The Goodyear Tire & Rubber Co.'s new $1.3 billion credit will not carry the restrictive assignment language that has caused problems with the company's existing credit. Goodyear's ability to nix trades in the secondary loan market had lenders concerned about liquidity (LMW, 2/17). But lenders are applying some leverage with the company back in the market, hat in hand. One buysider noted that Goodyear changed its tune because "it needs us now." Keith Price, Goodyear's spokesman, declined to comment on the change in stance on trade approvals.

A banker familiar with the facility said the new deal would just need consent for assignments from the agents. Borrower approval is only needed in the event of a default. "Some banks have this [company's debt] in workout and their answer is to unload it fast," he noted, explaining why freer reign on assignments is vital. J.P. Morgan and Citibank lead the asset-based facility, which is secured by the inventory and receivables of the world's third-ranked tire maker.
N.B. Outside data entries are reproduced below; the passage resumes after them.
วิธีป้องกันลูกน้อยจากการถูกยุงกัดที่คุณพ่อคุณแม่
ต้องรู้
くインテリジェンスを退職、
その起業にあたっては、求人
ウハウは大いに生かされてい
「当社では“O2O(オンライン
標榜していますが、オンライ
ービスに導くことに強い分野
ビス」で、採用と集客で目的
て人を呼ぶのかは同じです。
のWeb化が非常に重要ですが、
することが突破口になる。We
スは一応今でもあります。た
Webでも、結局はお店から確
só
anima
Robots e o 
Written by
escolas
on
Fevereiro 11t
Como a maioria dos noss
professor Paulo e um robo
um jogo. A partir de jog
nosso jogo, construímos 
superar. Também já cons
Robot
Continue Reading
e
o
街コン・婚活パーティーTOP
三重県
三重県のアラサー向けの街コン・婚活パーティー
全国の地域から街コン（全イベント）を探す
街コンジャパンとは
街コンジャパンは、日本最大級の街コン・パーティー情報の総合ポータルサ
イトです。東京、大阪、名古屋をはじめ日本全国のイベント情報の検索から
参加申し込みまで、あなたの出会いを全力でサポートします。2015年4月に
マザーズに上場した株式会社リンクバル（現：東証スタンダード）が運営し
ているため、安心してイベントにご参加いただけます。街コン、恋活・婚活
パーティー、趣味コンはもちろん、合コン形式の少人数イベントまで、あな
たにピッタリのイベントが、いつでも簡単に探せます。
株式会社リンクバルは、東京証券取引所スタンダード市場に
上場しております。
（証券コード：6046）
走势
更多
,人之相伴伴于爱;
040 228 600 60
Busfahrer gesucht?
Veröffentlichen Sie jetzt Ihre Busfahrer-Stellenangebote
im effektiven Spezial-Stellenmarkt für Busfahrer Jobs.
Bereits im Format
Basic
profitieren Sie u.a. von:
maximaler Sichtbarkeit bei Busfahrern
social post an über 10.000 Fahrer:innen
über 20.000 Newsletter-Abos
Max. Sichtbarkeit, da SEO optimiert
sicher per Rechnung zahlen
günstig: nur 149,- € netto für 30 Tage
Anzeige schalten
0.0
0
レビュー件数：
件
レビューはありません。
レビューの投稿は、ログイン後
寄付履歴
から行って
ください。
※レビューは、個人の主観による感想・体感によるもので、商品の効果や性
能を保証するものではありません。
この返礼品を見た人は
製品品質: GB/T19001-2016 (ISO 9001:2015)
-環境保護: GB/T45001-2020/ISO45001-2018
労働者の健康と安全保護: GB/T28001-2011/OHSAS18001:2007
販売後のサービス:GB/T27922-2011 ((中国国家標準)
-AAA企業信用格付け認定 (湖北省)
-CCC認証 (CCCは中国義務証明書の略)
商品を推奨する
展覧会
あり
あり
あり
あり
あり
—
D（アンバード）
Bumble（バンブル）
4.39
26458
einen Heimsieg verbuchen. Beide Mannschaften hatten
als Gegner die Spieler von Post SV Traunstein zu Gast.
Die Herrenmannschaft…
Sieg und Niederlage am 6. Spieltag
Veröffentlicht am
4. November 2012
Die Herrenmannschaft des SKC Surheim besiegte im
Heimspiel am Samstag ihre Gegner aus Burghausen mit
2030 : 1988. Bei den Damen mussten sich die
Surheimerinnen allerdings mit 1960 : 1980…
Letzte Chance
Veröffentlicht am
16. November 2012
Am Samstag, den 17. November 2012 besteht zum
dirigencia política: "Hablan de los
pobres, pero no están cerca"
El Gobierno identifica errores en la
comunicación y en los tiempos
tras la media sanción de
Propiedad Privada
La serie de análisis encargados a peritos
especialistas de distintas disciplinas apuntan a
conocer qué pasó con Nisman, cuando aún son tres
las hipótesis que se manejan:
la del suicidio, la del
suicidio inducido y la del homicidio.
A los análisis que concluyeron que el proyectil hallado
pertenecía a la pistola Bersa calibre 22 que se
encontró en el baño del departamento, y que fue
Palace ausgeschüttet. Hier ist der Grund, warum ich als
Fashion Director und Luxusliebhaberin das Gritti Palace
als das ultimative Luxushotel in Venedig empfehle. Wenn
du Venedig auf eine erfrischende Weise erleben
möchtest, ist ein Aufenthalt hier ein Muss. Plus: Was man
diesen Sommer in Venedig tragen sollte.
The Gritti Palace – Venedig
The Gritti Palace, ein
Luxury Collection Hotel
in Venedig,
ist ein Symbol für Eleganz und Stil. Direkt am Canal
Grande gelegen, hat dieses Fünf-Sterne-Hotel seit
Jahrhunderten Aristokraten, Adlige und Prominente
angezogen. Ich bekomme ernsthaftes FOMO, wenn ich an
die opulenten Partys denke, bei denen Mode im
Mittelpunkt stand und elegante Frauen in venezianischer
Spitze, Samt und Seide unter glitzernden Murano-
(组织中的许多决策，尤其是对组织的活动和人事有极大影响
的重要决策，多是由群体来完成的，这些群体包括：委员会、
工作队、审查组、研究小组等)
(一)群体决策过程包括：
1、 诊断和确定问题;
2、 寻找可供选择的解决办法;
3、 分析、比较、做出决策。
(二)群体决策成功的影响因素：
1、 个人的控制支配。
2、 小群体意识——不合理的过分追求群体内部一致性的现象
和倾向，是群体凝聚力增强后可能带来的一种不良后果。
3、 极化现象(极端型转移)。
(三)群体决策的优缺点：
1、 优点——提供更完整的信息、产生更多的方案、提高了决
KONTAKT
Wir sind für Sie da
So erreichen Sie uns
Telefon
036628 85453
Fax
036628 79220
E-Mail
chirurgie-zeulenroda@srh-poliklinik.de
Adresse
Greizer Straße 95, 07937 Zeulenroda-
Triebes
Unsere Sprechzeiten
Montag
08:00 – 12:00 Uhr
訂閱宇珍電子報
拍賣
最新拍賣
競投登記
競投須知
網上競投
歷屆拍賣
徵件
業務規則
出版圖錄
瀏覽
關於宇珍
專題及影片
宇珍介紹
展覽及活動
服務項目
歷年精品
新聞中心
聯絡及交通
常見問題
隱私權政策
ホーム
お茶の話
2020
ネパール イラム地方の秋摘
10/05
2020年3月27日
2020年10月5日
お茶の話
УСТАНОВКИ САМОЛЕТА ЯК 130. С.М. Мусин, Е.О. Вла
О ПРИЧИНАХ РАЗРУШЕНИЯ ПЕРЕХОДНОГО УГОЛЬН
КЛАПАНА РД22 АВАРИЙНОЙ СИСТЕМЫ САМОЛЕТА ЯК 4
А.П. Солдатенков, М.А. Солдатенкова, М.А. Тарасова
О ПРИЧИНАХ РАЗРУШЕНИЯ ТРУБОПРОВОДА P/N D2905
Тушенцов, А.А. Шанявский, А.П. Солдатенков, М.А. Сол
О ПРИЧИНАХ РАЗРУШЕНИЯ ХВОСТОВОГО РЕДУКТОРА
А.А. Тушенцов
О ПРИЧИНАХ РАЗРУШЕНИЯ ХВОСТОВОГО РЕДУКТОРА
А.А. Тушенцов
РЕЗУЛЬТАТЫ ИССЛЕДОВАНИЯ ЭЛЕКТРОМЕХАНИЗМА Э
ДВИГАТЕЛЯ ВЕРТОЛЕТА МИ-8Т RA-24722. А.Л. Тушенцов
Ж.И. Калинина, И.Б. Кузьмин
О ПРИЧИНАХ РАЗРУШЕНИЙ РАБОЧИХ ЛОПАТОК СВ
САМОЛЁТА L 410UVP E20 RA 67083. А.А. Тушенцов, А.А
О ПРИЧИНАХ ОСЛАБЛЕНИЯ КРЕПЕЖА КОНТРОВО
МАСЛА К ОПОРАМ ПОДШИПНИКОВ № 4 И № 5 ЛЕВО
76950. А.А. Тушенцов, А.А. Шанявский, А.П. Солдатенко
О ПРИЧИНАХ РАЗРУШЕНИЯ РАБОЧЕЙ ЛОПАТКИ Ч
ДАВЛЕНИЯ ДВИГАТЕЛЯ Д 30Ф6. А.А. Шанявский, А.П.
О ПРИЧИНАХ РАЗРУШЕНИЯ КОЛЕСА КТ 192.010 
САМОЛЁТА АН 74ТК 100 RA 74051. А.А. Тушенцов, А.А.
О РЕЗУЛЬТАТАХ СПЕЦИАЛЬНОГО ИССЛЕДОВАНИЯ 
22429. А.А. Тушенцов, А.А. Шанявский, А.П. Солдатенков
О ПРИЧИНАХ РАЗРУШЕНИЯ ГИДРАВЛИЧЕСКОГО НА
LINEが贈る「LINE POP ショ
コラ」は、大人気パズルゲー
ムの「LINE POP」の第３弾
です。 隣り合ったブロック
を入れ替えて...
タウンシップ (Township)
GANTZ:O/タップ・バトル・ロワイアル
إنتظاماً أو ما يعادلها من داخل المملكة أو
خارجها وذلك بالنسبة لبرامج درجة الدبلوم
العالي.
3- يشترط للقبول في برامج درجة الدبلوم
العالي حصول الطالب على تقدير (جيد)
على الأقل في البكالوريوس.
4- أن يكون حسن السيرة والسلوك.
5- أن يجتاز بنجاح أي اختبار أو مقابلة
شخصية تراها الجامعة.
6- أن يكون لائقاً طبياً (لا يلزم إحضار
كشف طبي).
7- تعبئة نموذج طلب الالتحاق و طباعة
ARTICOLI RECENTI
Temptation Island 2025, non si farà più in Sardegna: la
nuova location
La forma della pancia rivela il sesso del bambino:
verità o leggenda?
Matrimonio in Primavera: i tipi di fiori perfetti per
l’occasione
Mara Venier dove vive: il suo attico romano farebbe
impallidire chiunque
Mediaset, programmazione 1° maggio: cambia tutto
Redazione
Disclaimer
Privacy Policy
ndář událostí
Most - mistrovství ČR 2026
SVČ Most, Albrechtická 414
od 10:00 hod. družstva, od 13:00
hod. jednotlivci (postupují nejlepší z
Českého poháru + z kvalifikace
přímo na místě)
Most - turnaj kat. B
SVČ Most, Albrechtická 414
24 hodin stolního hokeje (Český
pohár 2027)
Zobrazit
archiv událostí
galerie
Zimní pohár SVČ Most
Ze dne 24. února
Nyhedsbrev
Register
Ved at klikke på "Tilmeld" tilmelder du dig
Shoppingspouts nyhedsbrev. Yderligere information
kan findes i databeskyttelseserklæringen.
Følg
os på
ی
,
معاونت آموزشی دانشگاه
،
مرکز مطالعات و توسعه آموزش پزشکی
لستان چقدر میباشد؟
The new assignment-friendly facility accompanies an overhaul of Goodyear's existing lines. The banker said the new assignment terms would most likely follow suit in the revamped deals. The company has been working with J.P. Morgan--lead on the company's existing credits--to restructure, refinance and extend present debt facilities. An existing lender meeting was held last Thursday explaining the revamped plans. Lenders were asked to rollover 90.9% of their commitments to Goodyear's existing $575 million 364-day revolver due next August and the $800 million term loan due March 2004 into a new European-based deal that extends to April 2005, said the banker, adding that the restructured credit needs 100% approval. "That's a very hard thing to do," he said. But the buysider said the banks would probably support the plan in the end. "Goodyear is a staple of American industry," he said. Lenders on the company's $750 million, five-year revolver were also asked to modify certain covenants, the banker added.

The new 2006 maturing credit is contingent upon the success of the stressed company's reworked deals with the bank group, which reportedly includes 30 lenders. J.P. Morgan extended waivers on certain covenants through April 4. Price said a covenant requiring a $500 million pension fund payment and a minimum net worth covenant were softened until that date.

The new deal includes an $800 million term loan and a $500 million revolver and is priced in the LIBOR plus 3 1/2% range with a 75 basis point commitment fee. Pricing on the existing lines rest in the tighter LIBOR plus 1 1/4%-2% range. The banker could not confirm if the existing deals' pricing would flex up with the restructured facilities.